— Я просто пытаюсь объяснить, каково ему, даже если его лицо непроницаемо.

— Я никогда не принимала его маску за настоящее лицо, — ответила я, заставляя свой голос звучать ровно.

— Вот как. — Она склонила голову набок. — А ты знала, что он живет на самой окраине города, в квартире, опутанной изоляционными заклинаниями, как склеп?

Я растерялась.

— Нет.

— И как думаешь, зачем все это?

Я почувствовала себя двоечником на экзамене, которому задают наводящие вопросы, чтобы натянуть хотя бы на «тройку».

— Чтобы не чувствовать других у себя дома.

— И ты понимаешь, что это значит?

Я уже ничего не понимала, чувствовала, что моя голова сейчас лопнет. Ничего не понимала и еще больше не хотела ничего понимать.

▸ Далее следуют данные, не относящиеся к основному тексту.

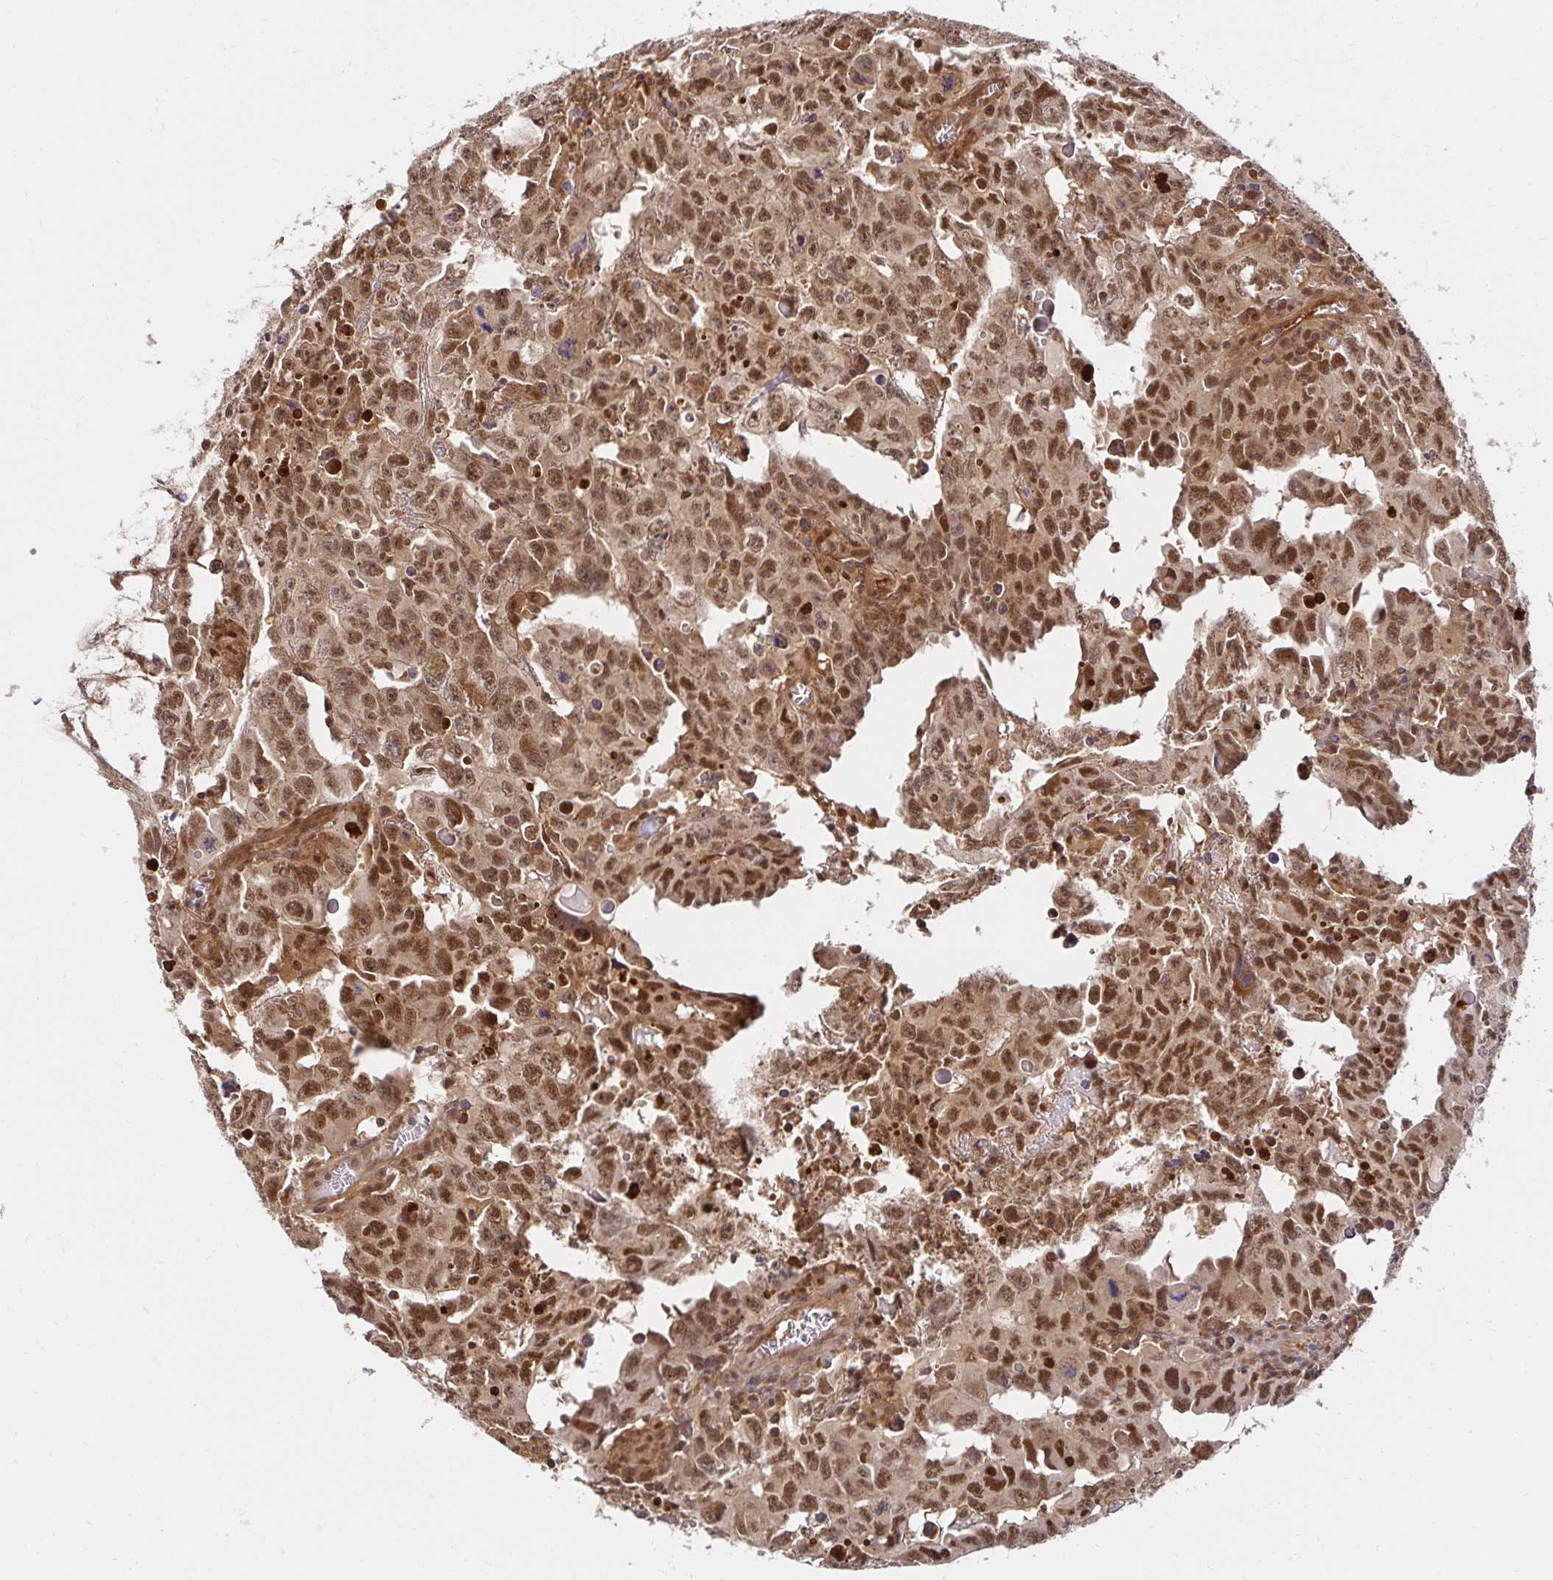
{"staining": {"intensity": "moderate", "quantity": ">75%", "location": "cytoplasmic/membranous,nuclear"}, "tissue": "testis cancer", "cell_type": "Tumor cells", "image_type": "cancer", "snomed": [{"axis": "morphology", "description": "Carcinoma, Embryonal, NOS"}, {"axis": "topography", "description": "Testis"}], "caption": "Testis cancer (embryonal carcinoma) tissue exhibits moderate cytoplasmic/membranous and nuclear staining in approximately >75% of tumor cells, visualized by immunohistochemistry.", "gene": "PSMA4", "patient": {"sex": "male", "age": 22}}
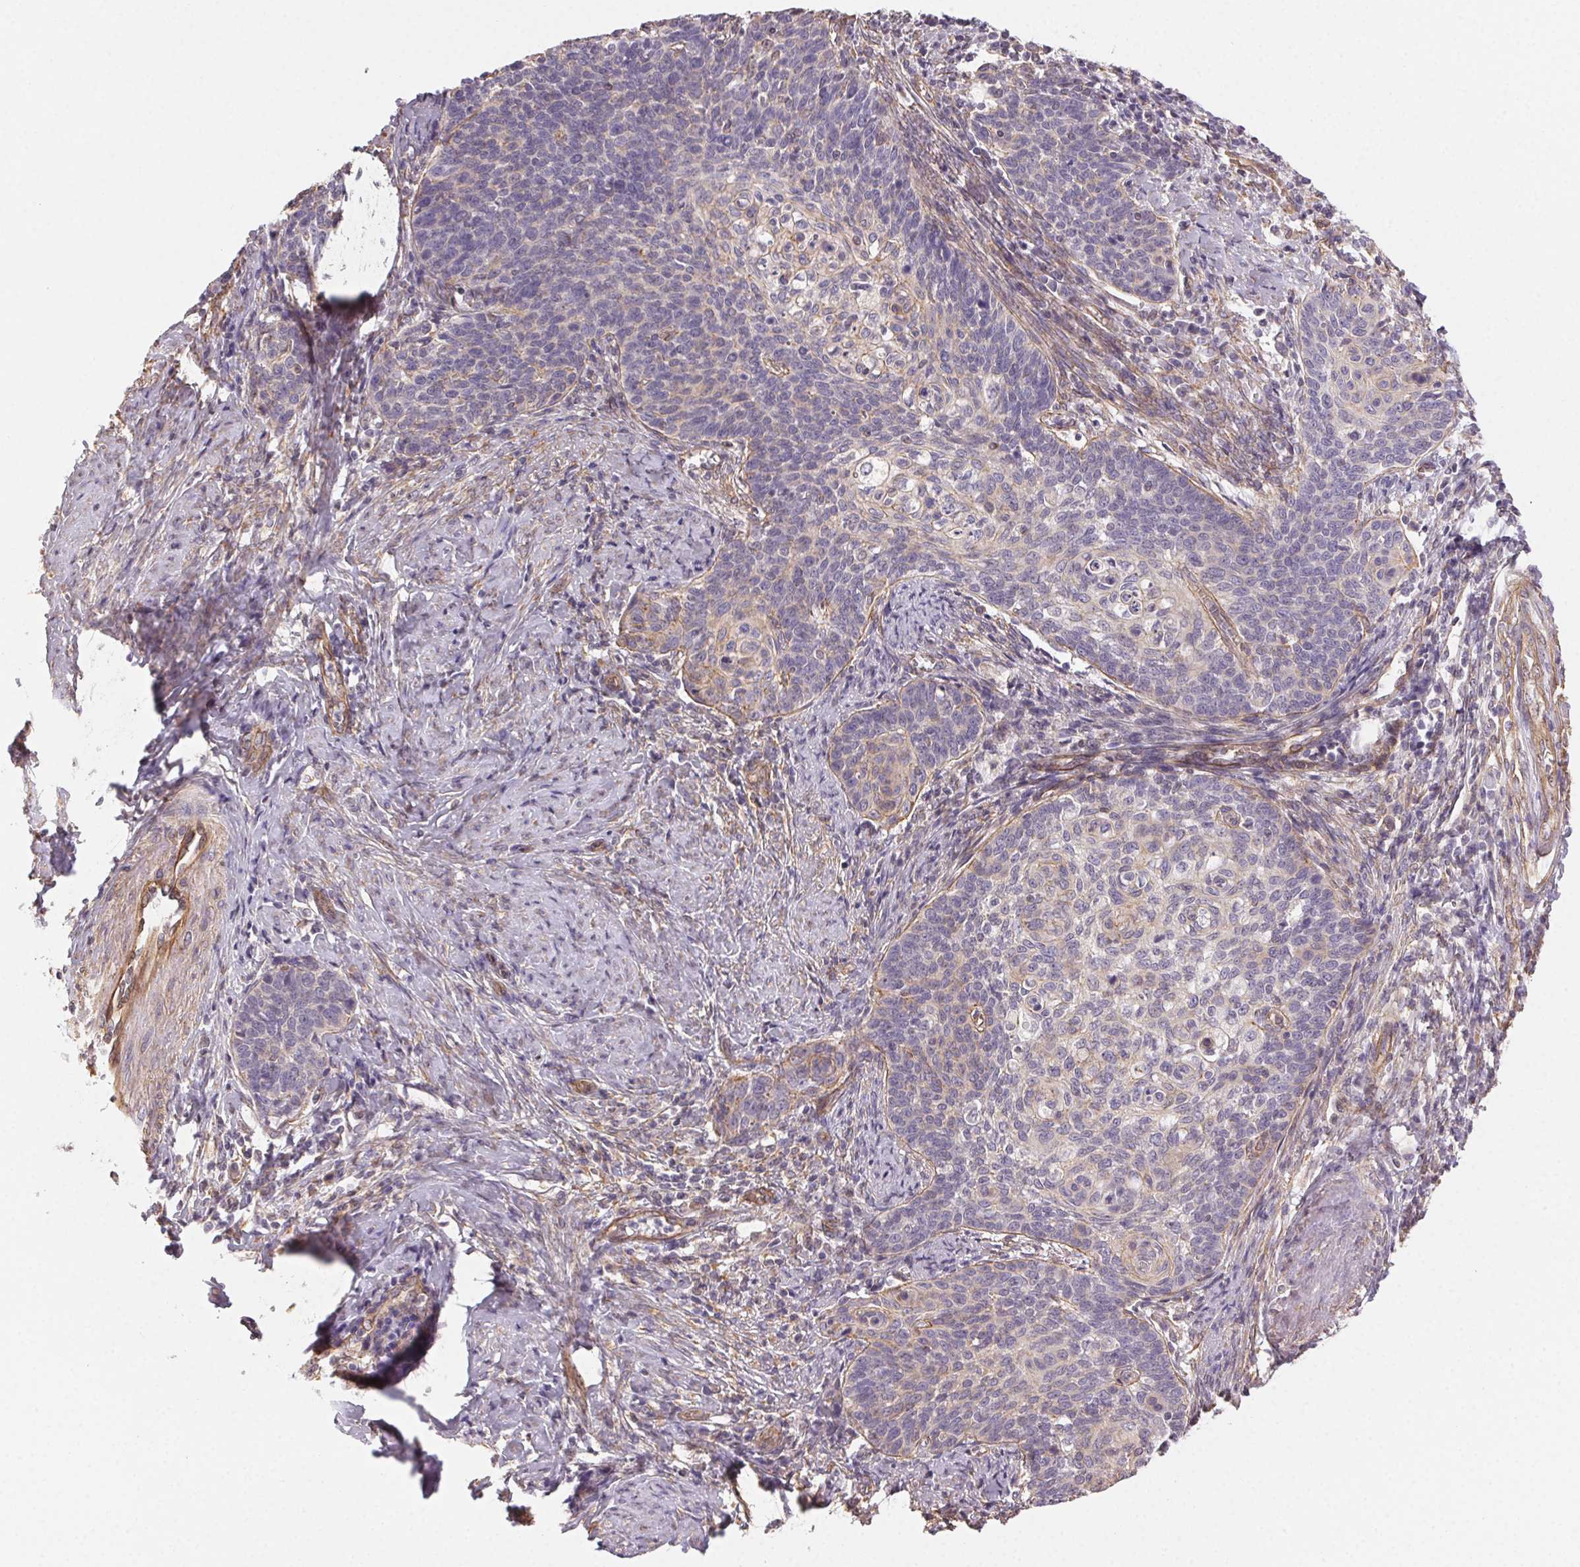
{"staining": {"intensity": "weak", "quantity": "<25%", "location": "cytoplasmic/membranous"}, "tissue": "cervical cancer", "cell_type": "Tumor cells", "image_type": "cancer", "snomed": [{"axis": "morphology", "description": "Normal tissue, NOS"}, {"axis": "morphology", "description": "Squamous cell carcinoma, NOS"}, {"axis": "topography", "description": "Cervix"}], "caption": "This is an immunohistochemistry (IHC) photomicrograph of human cervical cancer. There is no staining in tumor cells.", "gene": "PLA2G4F", "patient": {"sex": "female", "age": 39}}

В ответ я только замотала головой.

— Участь любого эмпата — одиночество. Ты ведь только посмотри на него, думаешь, мало девушек, готовы были ради него на все?

— Но он никого к себе не подпускает, — прошептала я.

— У эмпатов никогда не бывает семьи, эмпат всегда один.

Не то чтобы я услышала это в первый раз, Зверь и раньше меня предупреждал, но впервые правда звучала так реально и так жестоко.

Сжала под столом руки в кулаки и ждала, что же она скажет дальше.

— Кирилл всегда знал, что будет один, знал с детства, а потому дистанцию с женщинами держал всегда. Кому нравился, всегда мягко отвергал, сам же… Даже не знаю, мне кажется, он изначально поставил себе в голове установку, запрет на любые чувства, потому что из этого все равно ничего не получится. — Она сделала паузу, подняла глаза и уставилась на меня в упор. — А потом появилась ты.

Я растерялась в очередной раз за сегодня, сжатые кулаки разжались.

— При чем тут я? — это все, что я смогла сказать.

— Я впервые за пятнадцать лет видела, как он не пытается блокировать чужие чувства, чтобы они не надоедали, а, наоборот, слушает их. Он твердил мне, что ты особенная с первого дня, как ты появилась. — Я почувствовала, как кровь приливает к лицу. — Ты первая, в кого он влюбился с тех пор, как я с ним знакома.

— Влюбился? — Я выпила оставшийся кофе залпом, в горле пересохло. — В меня?

Илона виновато склонила голову.

— Я знаю, что это он должен признаваться, а не я за него. Но я вижу, как он пытается задушить в себе чувства к тебе, как всячески пытается от тебя отдалиться.

— Мне он говорил, что это из-за Зверя, — пробормотала я.

Она кивнула.

— И это тоже.

— Тогда я вообще ничего не понимаю! — Нервы наконец сдали. — Тогда чего он хочет? Проверяет, искренна ли я? Не стану ли я еще хуже, когда возьму Зверя под полный контроль?!

— Тише. — Илона мягко коснулась моей руки. — Не хватало еще, чтобы нас услышали.

Я опасливо обернулась. Вроде бы нет, никто даже не посмотрел в нашу сторону.

— Погоди, — пообещала Илоне, — дай пару секунд, я успокоюсь.

Она кивнула и терпеливо ждала, пока я возьму себя в руки. Это заняло три минуты. Заговорила только тогда, когда убедилась, что я способна ее слушать.

— Он не проверяет, достойна ли ты для него. Он ждет, когда ты сама будешь уверена в своих чувствах. Кирилл просто беспокоится о тебе.

— У-ух… — Вот теперь я впала в полнейший ступор, посидела минут пять, молча, благо Илона меня не торопила. Наконец собрала мысли в нечто более-менее связное и спросила: — Зачем ты все это мне говоришь?

— Может, потому что мне больше всех надо? — Она сделал в воздухе неопределенный жест. — Может, потому что я очень люблю Кирилла и желаю ему счастья? А, может, потому что мне кажется, Кирилл заигрался в благородство, и скоро ты его точно возненавидишь, если не узнаешь, что ему на тебя не наплевать.